Use the following commands to compute MSI:
Command-Line Option |
Description |
---|---|
-msi-command tumor-only/tumor-normal/collect-evidence |
Mode of execution: tumor-only, tumor-normal, or collect-evidence. |
-msi-microsatellites-file |
Specify the file containing the microsatellites. You can generate this file by scanning the genome for microsatellites using an MSI-sensor. DRAGEN has tested with ≥ 10 bp homopolymers for solid samples, and 6-7 bp homopolymers for liquid samples.. |
-msi-ref-normal-dir |
Full name of directory containing files with normal reference repeat length distribution. Used only in tumor-only mode. These files can be generated by running collect-evidence on each normal sample. A minimum of 20 normal samples is required for tumor-only mode. |
-msi-coverage-threshold |
Specify the minimum spanning read coverage for a microsatellite. Microsatellites that do not meet the specified threshold are not included in analysis. DRAGEN recommends using 60 as the value for solid samples. For liquid samples, a value of 500 is recommended. |
-msi-distance-threshold |
Threshold for distance distributions to be considered different. Default is 0.1. For liquid samples, a value of 0.02 is recommended. |
The following is an example of a microsatellite file:
#chromosome location repeat_unit_length repeat_unit_binary repeat_times left_flank_binary right_flank_binary repeat_unit_bases left_flank_bases right_flank_bases
chr1 985443 1 2 15 676 992 G GGGCA TTGAA
chr1 7980985 1 0 10 231 1020 A ATGCT TTTTA
chr1 8022800 1 3 19 13 41 T AAATC AAGGC
chr1 8029500 1 2 10 39 0 G AAGCT AAAAA
chr1 9146447 1 3 15 887 248 T TCTCT ATTGA
chr1 9767837 1 3 12 704 195 T GTAAA ATAAT
For WGS or WES data, we recommend to run only tumor-normal mode as it is fully supported and tested. The following is an example command for tumor-normal mode, including default input files.
dragen \
--msi-command tumor-normal \
--msi-coverage-threshold 60 \
--msi-microsatellites-file msi_file \
--output-directory={output_directory} \
--output-file-prefix={prefix} \
--enable-map-align=true \
--RGID=read_group_ID \
--RGSM=read_group_sample \
--ref-dir={reference_directory} \
--enable-map-align-output=true \
--enable-sort=true \
--enable-duplicate-marking=true \
--tumor-fastq1 {tumor_fq1} \
--tumor-fastq2 {tumor_fq2} \
--fastq-file1 {fq1} \
--fastq-file2 {fq2}
TSO500 panels do not have normal controls, therefore, only tumor-only mode is supported. The following is an example command for tumor-only mode, including default input files.
dragen \
--msi-command tumor-only \
--msi-coverage-threshold 60 \
--msi-microsatellites-file msi_file \
--msi-ref-normal-dir normal_reference_directory \
--output-directory={output_directory} \
--output-file-prefix={prefix} \
--enable-map-align=true \
--RGID=read_group_ID \
--RGSM=read_group_sample \
--ref-dir={reference_directory} \
--enable-map-align-output=true \
--enable-sort=true \
--enable-duplicate-marking=true \
--tumor-fastq1 {tumor_fq1} \
--tumor-fastq2 {tumor_fq2}

Microsatellite sites file can be obtained by scanning the reference genome to look for microsatellite sites of interests. We recommend to use external tools such as msi-sensor [https://github.com/xjtu-omics/msisensor-pro/wiki/Best-Practices] to generate this file.
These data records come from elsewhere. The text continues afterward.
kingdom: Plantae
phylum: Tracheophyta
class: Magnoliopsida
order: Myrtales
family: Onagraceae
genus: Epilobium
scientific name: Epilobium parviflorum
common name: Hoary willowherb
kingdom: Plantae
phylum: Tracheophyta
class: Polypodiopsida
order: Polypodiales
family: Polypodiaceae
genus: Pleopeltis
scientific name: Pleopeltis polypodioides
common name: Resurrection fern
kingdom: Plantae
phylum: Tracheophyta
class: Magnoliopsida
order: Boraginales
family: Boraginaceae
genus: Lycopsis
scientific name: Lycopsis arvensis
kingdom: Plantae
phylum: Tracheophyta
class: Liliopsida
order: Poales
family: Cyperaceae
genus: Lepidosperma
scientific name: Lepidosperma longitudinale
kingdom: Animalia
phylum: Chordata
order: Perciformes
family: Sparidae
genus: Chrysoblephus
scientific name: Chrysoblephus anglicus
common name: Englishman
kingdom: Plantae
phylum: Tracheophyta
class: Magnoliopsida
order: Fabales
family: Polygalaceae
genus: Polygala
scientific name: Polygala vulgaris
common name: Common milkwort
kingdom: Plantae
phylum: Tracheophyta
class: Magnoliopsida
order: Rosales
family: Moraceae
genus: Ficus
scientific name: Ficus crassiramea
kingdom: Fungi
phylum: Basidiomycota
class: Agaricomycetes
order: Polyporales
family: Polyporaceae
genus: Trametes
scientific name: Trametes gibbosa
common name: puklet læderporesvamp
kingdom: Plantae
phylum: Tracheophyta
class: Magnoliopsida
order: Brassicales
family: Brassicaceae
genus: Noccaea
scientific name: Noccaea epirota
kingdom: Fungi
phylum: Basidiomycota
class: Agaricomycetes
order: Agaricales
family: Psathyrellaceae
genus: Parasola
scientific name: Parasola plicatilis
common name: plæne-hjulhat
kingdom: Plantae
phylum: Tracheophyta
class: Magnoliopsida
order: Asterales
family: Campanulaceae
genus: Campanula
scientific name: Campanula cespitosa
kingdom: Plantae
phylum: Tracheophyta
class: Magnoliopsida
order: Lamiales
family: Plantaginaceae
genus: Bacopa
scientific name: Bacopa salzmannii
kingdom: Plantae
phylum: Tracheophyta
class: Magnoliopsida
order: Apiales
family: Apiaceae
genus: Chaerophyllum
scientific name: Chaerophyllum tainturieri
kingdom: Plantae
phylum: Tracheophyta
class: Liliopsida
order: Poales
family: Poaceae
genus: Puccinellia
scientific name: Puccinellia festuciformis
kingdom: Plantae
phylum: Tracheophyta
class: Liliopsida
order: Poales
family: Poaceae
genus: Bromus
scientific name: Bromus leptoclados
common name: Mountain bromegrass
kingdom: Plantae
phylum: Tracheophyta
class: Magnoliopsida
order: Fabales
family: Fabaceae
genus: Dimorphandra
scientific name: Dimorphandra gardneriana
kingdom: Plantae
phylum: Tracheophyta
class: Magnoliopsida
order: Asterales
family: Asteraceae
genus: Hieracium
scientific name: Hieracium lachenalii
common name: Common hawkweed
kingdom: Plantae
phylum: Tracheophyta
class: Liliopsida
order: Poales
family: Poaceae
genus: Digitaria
Normal reference files can be generated by running collect-evidence mode on a panel of normal samples.
This only works with DRAGEN germline mode.

The output containing MSI score PercentageUnstableSites are output to <output prefix>.microsat_output.json.
Metric |
Count |
---|---|
TotalMicrosatelliteSitesAssessed |
20020 |
TotalMicrosatelliteSitesUnstable |
4374 |
PercentageUnstableSites |
21.850000000000001 |
ResultIsValid |
true |
ResultMessage |
|
SumDistance |
1214.174 |
For solid samples, PercentageUnstableSites >= 20 indicates microsatellite instability. For liquid samples, sumJSD SumDistance >= 0.08 indicates microsatellite instability.